--- Text excerpt ---
The system combines two proprietary technologies: the 7 Series Intervention System, named for the well bore’s nominal diameter in inches, and the new DeepRange Cementing Tool. “The principal advantage to a system like this: it’s faster to run… We don’t cut and pull or mill the casing,” explained Burguieres.

Inside job

Wild Well’s system uses modular equipment that is lowered onto the wellsite from any vessel with at least 4,500ft2 (418m2) of deck space and capable of operating a heave-compensated 60-ton crane. If a pressure test fails, there is no costly, slow-to-deploy marine riser or blow-out preventer, which can take days to bring back on board and troubleshoot, Burguieres explained.

The 7 Series methodology was originally tested on eight wells in Angola, in water shallow enough to have divers perforate the outer annulus from outside the wellhead. The system is certified to 10,000 ft and 10,000-psi working pressure, and is compliant with the American and British offshore regulators, and with the standards set by DNV GL and other industry classification bodies.

By bringing in the DeepRange, Wild Well was able to conduct the entire operation “inside the well, under well control – so we’re not hot tapping, or perforating outside,” he added. Although the DeepRange technology can be deployed with just a small vessel, the option is there to use a semi-submersible rig – which Wild Well opted for in January when day rates where suitably low, noted Burguieres.

Either way, Wild Well is confident it has found a way to reduce the cost of P&A significantly.

“The average [traditional] P&A cost – and it’s hotly debated – is $40-60 million per well. There have been ones that have gone way above that, and some that you hear rumors being a little less,” said Burguieres. “Our target was $12 million total cost. We didn’t quite hit that but we’re trending toward it. We exceeded it, but not by a lot.”

Technique revealed

Wild Well crews begin the P&A by performing a temporary abandonment of the well, cutting and pulling the tube before installing a cast-iron bridge plug in the production casing on electric wireline (e-line).

A series of perforating guns, one installed on a tubing string as part of the P&A tool and one run on e-line, are used to perforate the production casing above and below a special packer assembly. The perforation gun’s charges are precisely calibrated to prevent a compromise of the next level of casing, Burguieres said, taking into account the possibility that the casing may have shifted through the annulus – eliminating its void on one side – or that there may be corrosion that has significantly weakened the casing.
--- Records ---
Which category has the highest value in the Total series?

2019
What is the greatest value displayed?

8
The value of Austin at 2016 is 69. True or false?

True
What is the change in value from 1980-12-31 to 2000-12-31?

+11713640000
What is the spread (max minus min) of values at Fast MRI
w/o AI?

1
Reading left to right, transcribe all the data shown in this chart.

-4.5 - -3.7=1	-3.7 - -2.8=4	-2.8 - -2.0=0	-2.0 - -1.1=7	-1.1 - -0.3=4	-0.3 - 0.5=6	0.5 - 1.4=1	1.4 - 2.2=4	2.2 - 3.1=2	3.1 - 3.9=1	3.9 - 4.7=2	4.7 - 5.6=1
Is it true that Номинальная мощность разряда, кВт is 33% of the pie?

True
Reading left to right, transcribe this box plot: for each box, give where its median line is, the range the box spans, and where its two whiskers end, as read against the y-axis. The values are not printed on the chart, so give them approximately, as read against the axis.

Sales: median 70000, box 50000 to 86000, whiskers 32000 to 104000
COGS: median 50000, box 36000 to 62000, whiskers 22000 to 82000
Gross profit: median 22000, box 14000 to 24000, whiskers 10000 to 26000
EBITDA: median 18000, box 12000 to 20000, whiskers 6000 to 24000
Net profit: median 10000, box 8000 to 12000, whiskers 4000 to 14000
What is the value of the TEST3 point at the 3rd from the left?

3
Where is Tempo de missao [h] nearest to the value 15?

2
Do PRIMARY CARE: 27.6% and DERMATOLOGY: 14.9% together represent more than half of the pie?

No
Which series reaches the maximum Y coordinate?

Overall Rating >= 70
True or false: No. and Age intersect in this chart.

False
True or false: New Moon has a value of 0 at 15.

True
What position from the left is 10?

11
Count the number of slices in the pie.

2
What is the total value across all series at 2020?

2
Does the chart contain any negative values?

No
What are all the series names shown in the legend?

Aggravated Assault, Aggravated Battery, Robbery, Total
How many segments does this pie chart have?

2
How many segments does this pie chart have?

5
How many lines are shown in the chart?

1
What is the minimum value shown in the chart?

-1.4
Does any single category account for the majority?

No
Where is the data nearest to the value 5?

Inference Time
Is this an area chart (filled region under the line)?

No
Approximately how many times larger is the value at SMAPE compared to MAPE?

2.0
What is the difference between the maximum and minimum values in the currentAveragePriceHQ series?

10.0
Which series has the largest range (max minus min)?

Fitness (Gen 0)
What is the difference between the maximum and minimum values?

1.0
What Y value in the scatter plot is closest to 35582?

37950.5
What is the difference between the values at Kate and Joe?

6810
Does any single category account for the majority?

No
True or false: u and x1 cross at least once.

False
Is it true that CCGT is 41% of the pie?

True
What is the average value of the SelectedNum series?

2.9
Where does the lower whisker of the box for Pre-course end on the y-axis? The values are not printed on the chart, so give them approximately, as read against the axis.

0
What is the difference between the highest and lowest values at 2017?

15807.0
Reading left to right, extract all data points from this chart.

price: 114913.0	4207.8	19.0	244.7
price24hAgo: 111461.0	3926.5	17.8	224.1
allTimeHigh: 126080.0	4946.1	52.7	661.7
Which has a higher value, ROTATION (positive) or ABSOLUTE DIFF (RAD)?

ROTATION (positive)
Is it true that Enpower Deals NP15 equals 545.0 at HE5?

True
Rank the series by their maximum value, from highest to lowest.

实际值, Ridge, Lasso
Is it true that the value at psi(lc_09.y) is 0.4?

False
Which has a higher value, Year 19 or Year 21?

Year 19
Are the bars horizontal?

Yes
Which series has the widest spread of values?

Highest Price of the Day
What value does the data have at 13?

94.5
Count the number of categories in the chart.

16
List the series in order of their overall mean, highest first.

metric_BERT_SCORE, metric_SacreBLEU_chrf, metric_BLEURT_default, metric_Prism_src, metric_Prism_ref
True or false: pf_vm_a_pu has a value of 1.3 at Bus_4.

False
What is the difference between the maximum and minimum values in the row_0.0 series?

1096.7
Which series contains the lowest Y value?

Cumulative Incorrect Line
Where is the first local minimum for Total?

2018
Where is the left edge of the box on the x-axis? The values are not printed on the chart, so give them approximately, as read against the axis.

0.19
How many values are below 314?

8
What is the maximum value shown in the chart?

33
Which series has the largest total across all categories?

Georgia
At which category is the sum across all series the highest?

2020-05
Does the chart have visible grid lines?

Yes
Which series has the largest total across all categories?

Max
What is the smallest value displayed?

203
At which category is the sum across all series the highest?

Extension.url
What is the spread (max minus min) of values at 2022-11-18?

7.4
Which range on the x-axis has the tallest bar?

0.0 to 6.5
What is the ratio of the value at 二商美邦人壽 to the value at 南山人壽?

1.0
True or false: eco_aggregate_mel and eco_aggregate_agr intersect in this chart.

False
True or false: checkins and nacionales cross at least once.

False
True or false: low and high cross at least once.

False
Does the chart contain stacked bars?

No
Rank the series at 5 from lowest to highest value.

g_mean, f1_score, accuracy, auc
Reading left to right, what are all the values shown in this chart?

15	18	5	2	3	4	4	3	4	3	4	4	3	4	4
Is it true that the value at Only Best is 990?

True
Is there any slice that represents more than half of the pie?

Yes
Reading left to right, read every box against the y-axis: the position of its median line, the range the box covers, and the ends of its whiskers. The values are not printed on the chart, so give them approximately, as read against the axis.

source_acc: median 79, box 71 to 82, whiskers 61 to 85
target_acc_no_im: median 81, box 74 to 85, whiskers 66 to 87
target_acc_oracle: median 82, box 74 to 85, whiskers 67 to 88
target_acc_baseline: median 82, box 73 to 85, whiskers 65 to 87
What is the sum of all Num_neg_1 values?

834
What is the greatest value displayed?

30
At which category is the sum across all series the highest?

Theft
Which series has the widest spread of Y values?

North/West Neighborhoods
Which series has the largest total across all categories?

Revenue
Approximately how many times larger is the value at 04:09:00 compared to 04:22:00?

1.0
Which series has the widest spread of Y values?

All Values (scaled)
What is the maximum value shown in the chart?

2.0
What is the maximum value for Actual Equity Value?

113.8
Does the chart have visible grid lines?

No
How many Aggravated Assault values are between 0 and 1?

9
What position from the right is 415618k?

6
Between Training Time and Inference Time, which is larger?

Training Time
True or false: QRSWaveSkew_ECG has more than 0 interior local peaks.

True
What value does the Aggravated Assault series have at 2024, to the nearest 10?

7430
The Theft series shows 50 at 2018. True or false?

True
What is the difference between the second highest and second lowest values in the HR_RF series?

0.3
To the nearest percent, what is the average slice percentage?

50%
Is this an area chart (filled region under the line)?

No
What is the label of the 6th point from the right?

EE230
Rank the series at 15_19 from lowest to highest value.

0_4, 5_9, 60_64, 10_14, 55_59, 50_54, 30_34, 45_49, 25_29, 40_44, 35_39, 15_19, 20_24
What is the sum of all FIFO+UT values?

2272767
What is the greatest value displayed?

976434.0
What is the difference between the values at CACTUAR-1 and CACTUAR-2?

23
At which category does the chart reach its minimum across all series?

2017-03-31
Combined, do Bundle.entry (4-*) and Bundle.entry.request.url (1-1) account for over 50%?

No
---
Exercise set:
A) Answer these from the text on Wild Well's plug-and-abandonment system, one line per answer, marked the same way:
(i) What is the minimum deck space a vessel needs to carry the modular equipment?
(ii) Where was the 7 Series methodology first tested, and on how many wells?
(iii) What total cost per well did Wild Well set as its target?
B) Write the next part of the text on Wild Well's plug-and-abandonment technique, starting after its last sentence.
None of the items matter here.

Responses for each task:
A)
(i) At least 4,500 ft2 (418 m2).
(ii) In Angola, on eight wells.
(iii) $12 million.

B)
Circulation is established through the tubing, into the lower perforations, up the B annulus, out through the upper perforations, and back up the production annulus. A resin lead followed by cement is circulated into the B annulus. After the cement cures, the B annulus is pressure-tested and the top-of-cement is tagged in the production casing, in accordance with Bureau of Safety and Environmental Enforcement (BSEE) regulations, explained Burguieres.

Next, the perforating gun is detonated above the packer in the C annulus, creating holes through the production and the surface casing, and creating a fluid path to the C annulus. The perforating gun is then run on e-line, below the lower packer and detonated, creating holes through the production and surface casing into the C annulus. Circulation is again established down the production casing and up the C annulus, taking returns to the vessel.

A resin lead is pumped, followed with cement into position establishing a balanced plug in the C annulus by production casing. The C annulus resin and cement plug are tested, said Burguieres. A plug is set in a profile below the packer, which turns it into an additional mechanical barrier. The P&A retrieving tool is run on the crane wire and the P&A tool assembly is released and recovered to the surface. A cast-iron bridge plug is run into the production casing “open-water” and set above the upper perforation holes. Cement is dump-bailed or spotted on top of the plug.

The subsea well is properly plugged and abandoned in accordance with BSEE regulations, including annular cement requirements, said Burguieres. The well is then fully plugged and abandoned to satisfy “annular isolation” regulations.